For the second example, you're right that you'd have to explicitly consume b before doing b = c. Here's the code with more concrete types and names:

var foo = File(reading: "foo.txt")
let bar = File(reading: "bar.txt")
foo.close() // required if File is ~Deinitable
foo = bar

The question is how often are you going to be doing something like this with types that must be explicitly consumed? Obviously I picked an example where doing foo = bar is kind of silly. But closing file handles is an actual case where I could imagine this being used, and it's harder (though not impossible) to imagine a situation where you'd want to do the foo = bar assignment with a type that owns a unique resource like a file descriptor – it usually makes sense for each value with a unique resource to have a unique name that doesn't change. My guess is you'd end up with something more like this:

var foo = File(reading: "foo.txt")
defer { foo.close() }

let bar = File(reading: "bar.txt")
defer { bar.close() }

It's definitely more code, and that's a cost. But there's a benefit too: Swift is a big, complicated language, and deinitialization is a particularly complicated part (at least for me). The ship has sailed on keeping Swift simple, but finding ways to keep it from getting more complicated is valuable.

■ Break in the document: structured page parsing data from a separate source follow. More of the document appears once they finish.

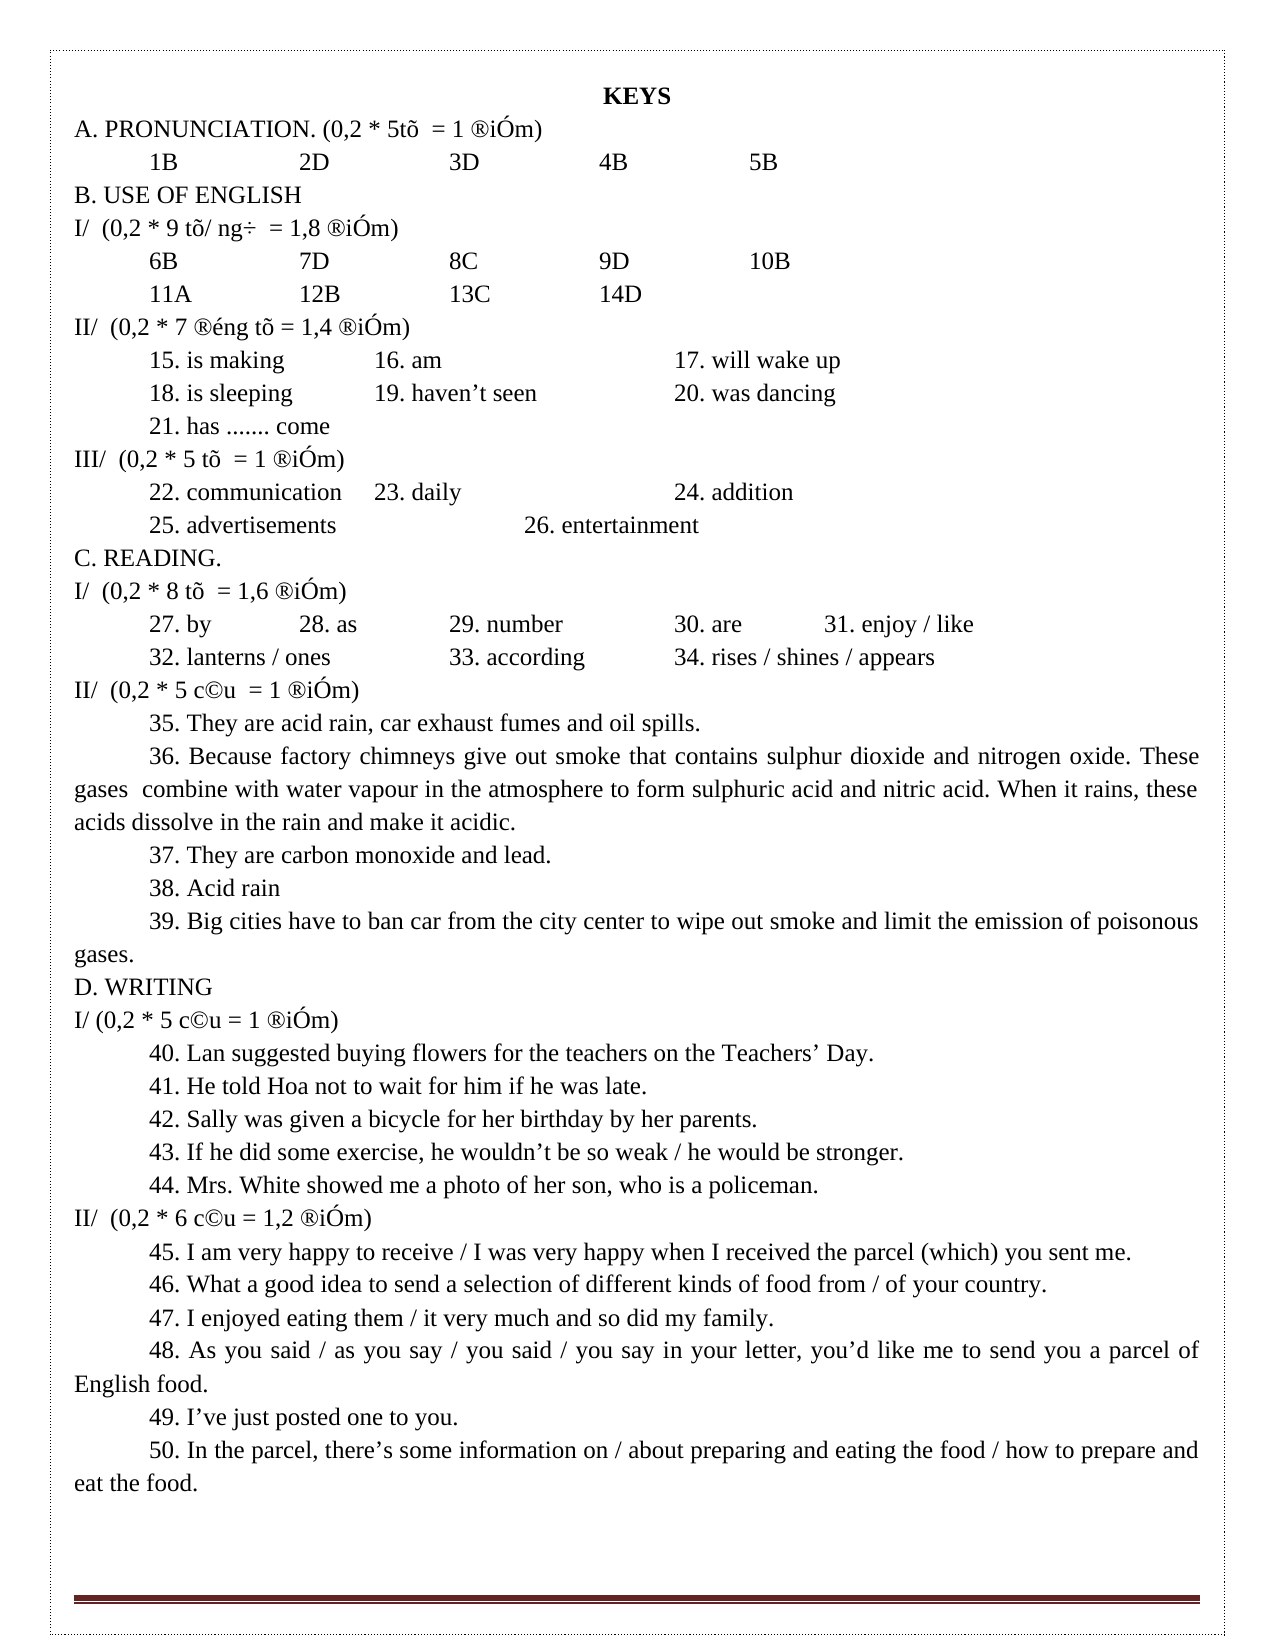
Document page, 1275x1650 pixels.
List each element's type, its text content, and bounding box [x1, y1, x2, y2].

text 45. I am very happy to receive / I was very happy when I received the parcel (which) you sent me. [74, 1237, 1200, 1265]
text 36. Because factory chimneys give out smoke that contains sulphur dioxide and nitrogen oxide. These gases combine with water vapour in the atmosphere to form sulphuric acid and nitric acid. When it rains, these acids dissolve in the rain and make it acidic. [74, 741, 1200, 836]
text 21. has ....... come [74, 411, 1200, 440]
text 47. I enjoyed eating them / it very much and so did my family. [74, 1303, 1200, 1331]
text III/ (0,2 * 5 tõ = 1 ®iÓm) [74, 444, 1200, 473]
text 37. They are carbon monoxide and lead. [74, 840, 1200, 869]
text I/ (0,2 * 5 c©u = 1 ®iÓm) [74, 1005, 1200, 1034]
text A. PRONUNCIATION. (0,2 * 5tõ = 1 ®iÓm) [74, 114, 1200, 143]
text 48. As you said / as you say / you said / you say in your letter, you’d like me to send you a parcel of English food. [74, 1336, 1200, 1397]
text 35. They are acid rain, car exhaust fumes and oil spills. [74, 708, 1200, 737]
text 15. is making 16. am 17. will wake up [74, 345, 1200, 374]
text 43. If he did some exercise, he wouldn’t be so weak / he would be stronger. [74, 1137, 1200, 1166]
text 41. He told Hoa not to wait for him if he was late. [74, 1071, 1200, 1100]
text I/ (0,2 * 9 tõ/ ng÷ = 1,8 ®iÓm) [74, 213, 1200, 242]
text 18. is sleeping 19. haven’t seen 20. was dancing [74, 378, 1200, 407]
text 11A 12B 13C 14D [74, 279, 1200, 308]
text 49. I’ve just posted one to you. [74, 1402, 1200, 1430]
text 38. Acid rain [74, 873, 1200, 902]
text 50. In the parcel, there’s some information on / about preparing and eating the food / how to prepare and eat the food. [74, 1435, 1200, 1496]
text 44. Mrs. White showed me a photo of her son, who is a policeman. [74, 1171, 1200, 1199]
text D. WRITING [74, 972, 1200, 1001]
text C. READING. [74, 543, 1200, 572]
text II/ (0,2 * 5 c©u = 1 ®iÓm) [74, 675, 1200, 704]
text 27. by 28. as 29. number 30. are 31. enjoy / like [74, 609, 1200, 638]
text 6B 7D 8C 9D 10B [74, 246, 1200, 275]
text 32. lanterns / ones 33. according 34. rises / shines / appears [74, 642, 1200, 671]
text 22. communication 23. daily 24. addition [74, 477, 1200, 506]
text I/ (0,2 * 8 tõ = 1,6 ®iÓm) [74, 576, 1200, 605]
text II/ (0,2 * 6 c©u = 1,2 ®iÓm) [74, 1203, 1200, 1232]
text 42. Sally was given a bicycle for her birthday by her parents. [74, 1104, 1200, 1133]
text KEYS [74, 81, 1200, 109]
text 40. Lan suggested buying flowers for the teachers on the Teachers’ Day. [74, 1038, 1200, 1067]
text USE OF ENGLISH [74, 180, 1200, 209]
text 39. Big cities have to ban car from the city center to wipe out smoke and limit the emission of poisonous gases. [74, 906, 1200, 968]
text II/ (0,2 * 7 ®éng tõ = 1,4 ®iÓm) [74, 312, 1200, 341]
text 46. What a good idea to send a selection of different kinds of food from / of your country. [74, 1269, 1200, 1298]
text 1B 2D 3D 4B 5B [74, 147, 1200, 176]
text 25. advertisements 26. entertainment [74, 510, 1200, 539]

It seems like ~Deinitable would handle both the async deinit and throwing deinit use cases (and maybe others? it's pretty powerful), all while being simpler to understand because you end up with straight-line cleanup code and don't add new deinit rules. For me, the added lines of code are worth it for the simplicity and generality.

One other potential benefit of explicit consumption: you can provide multiple different consuming methods: e.g. in the gzip example, you could provide both close() and asyncClose() so that it's still possible to use GzipFile in a non-async context.

One note from earlier:

It's possible I'm missing some subtlety here, but in a type that requires explicit consumption, if you could have done your retries in a loop inside deinit, you should be able to do the same thing in a consuming method.

Which you have to do manually, i.e. you have to take the role of a compiler, and an optimizer. I mean, it's also possible to do loop unrolling manually, but it's usually a bad idea, as it makes the code less maintainable.

Generally, you want the compiler to find optimization opportunities for you, because if the code changes, it can easily remove and reapply an optimization automatically. However, while a compile error will force you to convert an early consumption to a defer if a later use is added, the same does not apply if the later use is removed. You have to constantly keep it in the back of your mind, "This consumption can be moved to earlier".

Yes, you'd also have to consume a, once. And if b also has members c, d, and e, then you have to consume each of these. And all the way down the tree. Basically, an extra line for every member definition.

This conversation started from deinit not being available for async versions of classes that use resources that are blocking if used sync, e.g. IO.

~Deinitable was suggested as an alternative, not in addition, so deinit would basically not be available. While backwards compatibility demands that deinit remain available to sync code, you have to imagine deinit being completely removed in order to visualize what coding without it feels like to someone coding async.

Yes, you can say "but async is only going to be for things like File where you don't usually do assignments":

And that would be wrong. async is contagious. If you have an async File, then it can leak down through multiple classes, down to a business logic class that simply held as a member some other class that indirectly uses a file for logging, or something along those lines. If every async resource is also a "must be explicitly consumed" resource, you're going to have a lot more of them than you're expecting.

Yes, but that would mean you didn't need to throw out of the consuming method, which also means you didn't need it to not be a regular deinit in the first place.